INSTRUCTIONS FOR THE TASK:
Your answer must be every line of the data that holds the string "allemaal".

RECORDS PROVIDED:

○ ○ ○ ○ ○

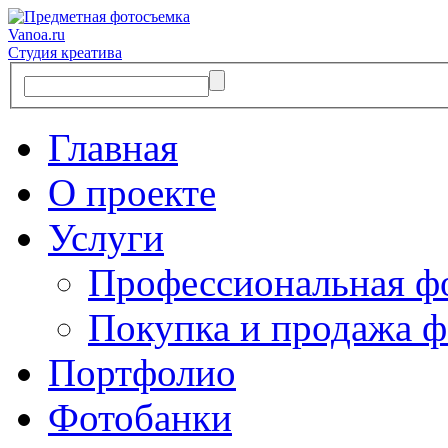
Vanoa.ru
Студия креатива
Главная
О проекте
Услуги
Профессиональная ф
Покупка и продажа ф
Портфолио
Фотобанки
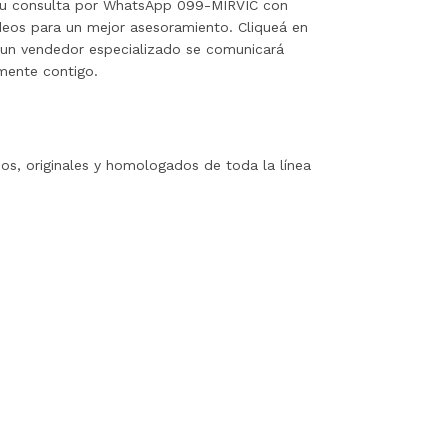
tu consulta por WhatsApp 099-MIRVIC con
deos para un mejor asesoramiento. Cliqueá en
 un vendedor especializado se comunicará
mente contigo.
os, originales y homologados de toda la línea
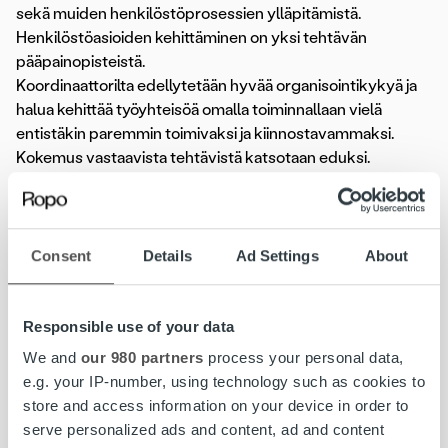
sekä muiden henkilöstöprosessien ylläpitämistä.
Henkilöstöasioiden kehittäminen on yksi tehtävän
pääpainopisteistä.
Koordinaattorilta edellytetään hyvää organisointikykyä ja
halua kehittää työyhteisöä omalla toiminnallaan vielä
entistäkin paremmin toimivaksi ja kiinnostavammaksi.
Kokemus vastaavista tehtävistä katsotaan eduksi.
Ohjelmistosuunnittelija (1 paikka)
Yksi Trustin kilpailukyvyn perusteista on oma
ohjelmistotuotanto ja tästä vastaava koodaritiimi on
kasvanut jo reippaasti yli 10 hengen. Nyt
porukkaan
Consent
Details
Ad Settings
About
haetaan uutta vahvistusta, jolla on osaamista erityisesti
web-koodauksesta. Lisäksi tulisi hallita ainakin
seuraavat osa-alueet: PHP, HTML, JavaScript, JQuery,
Responsible use of your data
Ajax, XML, MySQL, Linux, Apache, Web Service.
We and
our 980 partners
process your personal data,
IT:n tehtävät keskittyvät pitkälti konsernin sisäiseen
e.g. your IP-number, using technology such as cookies to
ohjelmisto- ja palvelukehitykseen, järjestelmien ylläpitoon
store and access information on your device in order to
sekä asiakaskohtaisten räätälöintien tehtailuun.
serve personalized ads and content, ad and content
Monipuolista osaamista vaaditaan, pitää olla kartalla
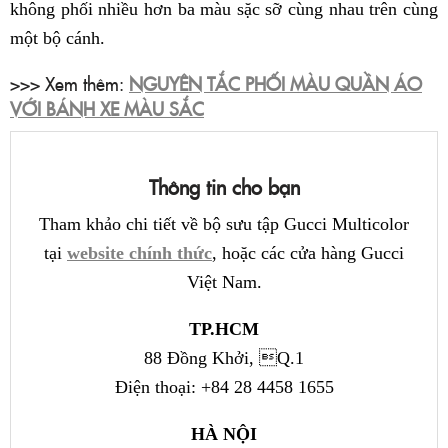
không phối nhiều hơn ba màu sặc sỡ cùng nhau trên cùng
một bộ cánh.
>>> Xem thêm:
NGUYÊN TẮC PHỐI MÀU QUẦN ÁO
VỚI BÁNH XE MÀU SẮC
Thông tin cho bạn
Tham khảo chi tiết về bộ sưu tập Gucci Multicolor
tại
website chính thức
, hoặc các cửa hàng Gucci
Việt Nam.
TP.HCM
88 Đồng Khởi, Q.1
Điện thoại: +84 28 4458 1655
HÀ NỘI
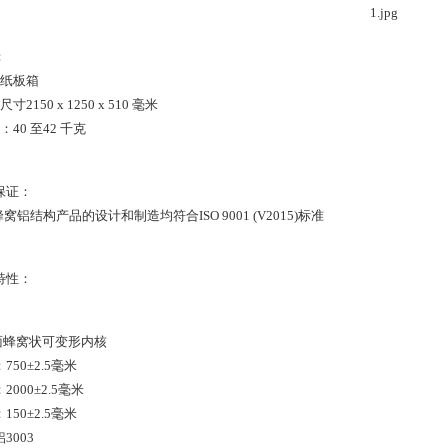
：
个纸板箱
寸2150 x 1250 x 510 毫米
：40 至42 千克
保证：
蜂窝铝结构产品的设计和制造均符合ISO 9001 (V2015)标准
特性：
正面蜂窝状可变形内核
750±2.5毫米
2000±2.5毫米
150±2.5毫米
3003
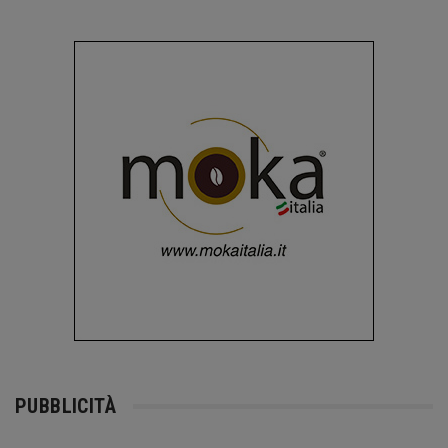
PUBBLICITÀ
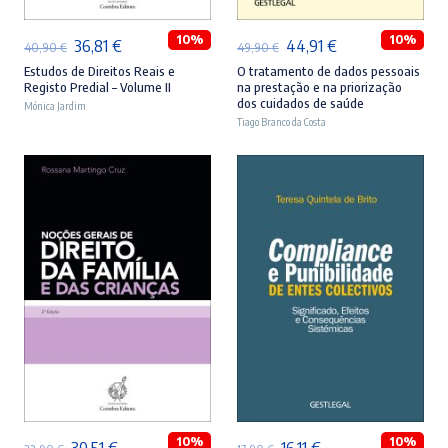
10%
10%
O
O
O
O
36,81
€
44,91
€
40,90
€
49,90
€
preço
preço
preço
preço
Estudos de Direitos Reais e
O tratamento de dados pessoais
Registo Predial – Volume II
na prestação e na priorização
original
atual
original
atual
dos cuidados de saúde
Mónica Jardim
era:
é:
Tiago Branco da Costa
era:
é:
40,90 €.
36,81 €.
49,90 €.
44,91 €.
ADICIONAR
ADICIONAR
10%
10%
O
O
O
O
30,51
€
16,11
€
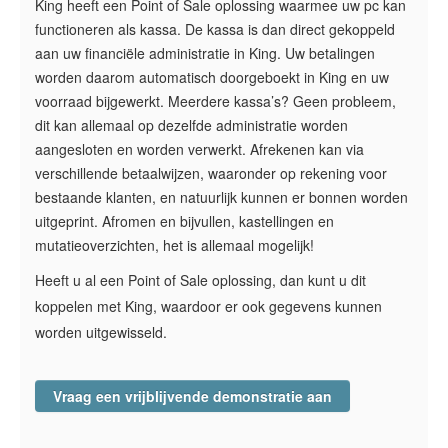
King heeft een Point of Sale oplossing waarmee uw pc kan
functioneren als kassa. De kassa is dan direct gekoppeld
aan uw financiële administratie in King. Uw betalingen
worden daarom automatisch doorgeboekt in King en uw
voorraad bijgewerkt. Meerdere kassa’s? Geen probleem,
dit kan allemaal op dezelfde administratie worden
aangesloten en worden verwerkt. Afrekenen kan via
verschillende betaalwijzen, waaronder op rekening voor
bestaande klanten, en natuurlijk kunnen er bonnen worden
uitgeprint. Afromen en bijvullen, kastellingen en
mutatieoverzichten, het is allemaal mogelijk!
Heeft u al een Point of Sale oplossing, dan kunt u dit
koppelen met King, waardoor er ook gegevens kunnen
worden uitgewisseld.
Vraag een vrijblijvende demonstratie aan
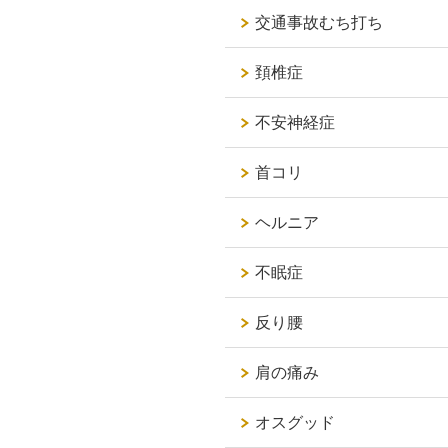
交通事故むち打ち
頚椎症
不安神経症
首コリ
ヘルニア
不眠症
反り腰
肩の痛み
オスグッド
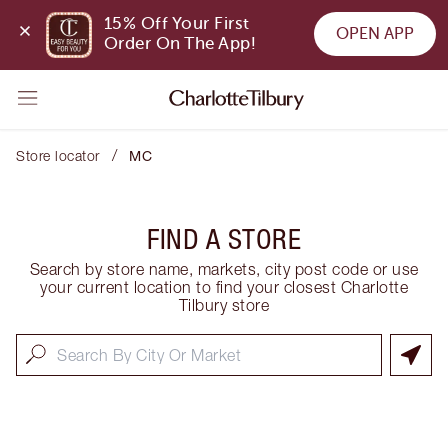
15% Off Your First 
OPEN APP
Order On The App!
/
Store locator
MC
FIND A STORE
Search by store name, markets, city post code or use
your current location to find your closest Charlotte
Tilbury store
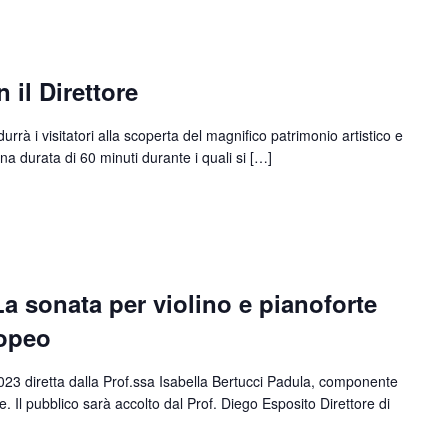
il Direttore
urrà i visitatori alla scoperta del magnifico patrimonio artistico e
na durata di 60 minuti durante i quali si […]
La sonata per violino e pianoforte
ropeo
023 diretta dalla Prof.ssa Isabella Bertucci Padula, componente
. Il pubblico sarà accolto dal Prof. Diego Esposito Direttore di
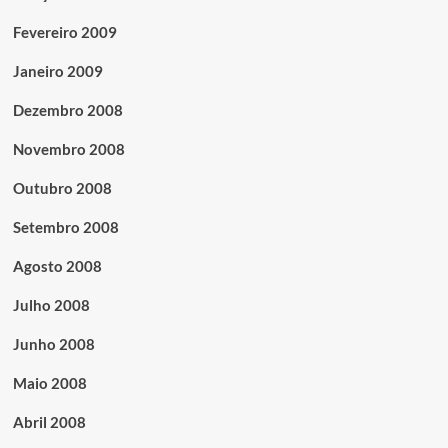
Fevereiro 2009
Janeiro 2009
Dezembro 2008
Novembro 2008
Outubro 2008
Setembro 2008
Agosto 2008
Julho 2008
Junho 2008
Maio 2008
Abril 2008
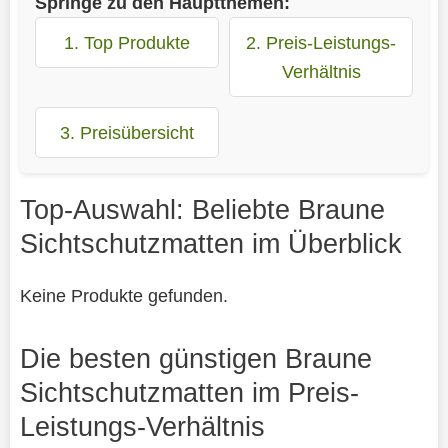
Springe zu den Hauptthemen:
1. Top Produkte
2. Preis-Leistungs-
Verhältnis
3. Preisübersicht
Top-Auswahl: Beliebte Braune
Sichtschutzmatten im Überblick
Keine Produkte gefunden.
Die besten günstigen Braune
Sichtschutzmatten im Preis-
Leistungs-Verhältnis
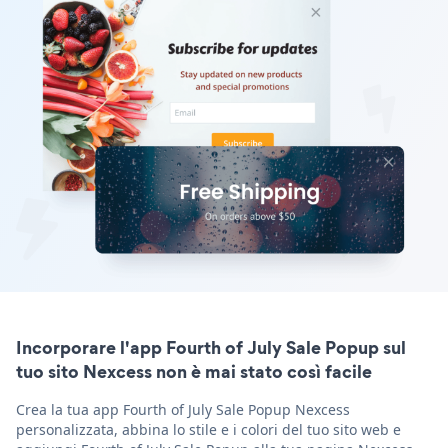
Incorporare l'app Fourth of July Sale Popup sul
tuo sito Nexcess non è mai stato così facile
Crea la tua app Fourth of July Sale Popup Nexcess
personalizzata, abbina lo stile e i colori del tuo sito web e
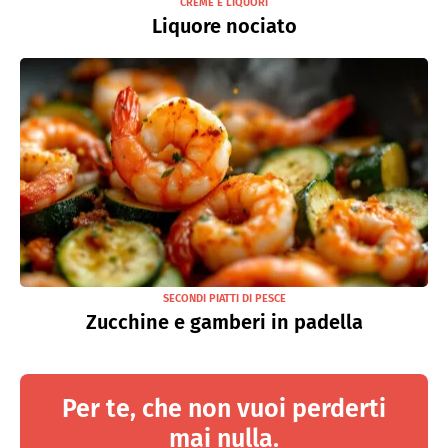
CREME E LIQUORI
Liquore nociato
SECONDI PIATTI DI PESCE
Zucchine e gamberi in padella
Per te, che non vuoi perderti
mai nulla.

○ ○ ○ ○ ○

RESPONSE:
dit kan allemaal op dezelfde administratie worden
mutatieoverzichten, het is allemaal mogelijk!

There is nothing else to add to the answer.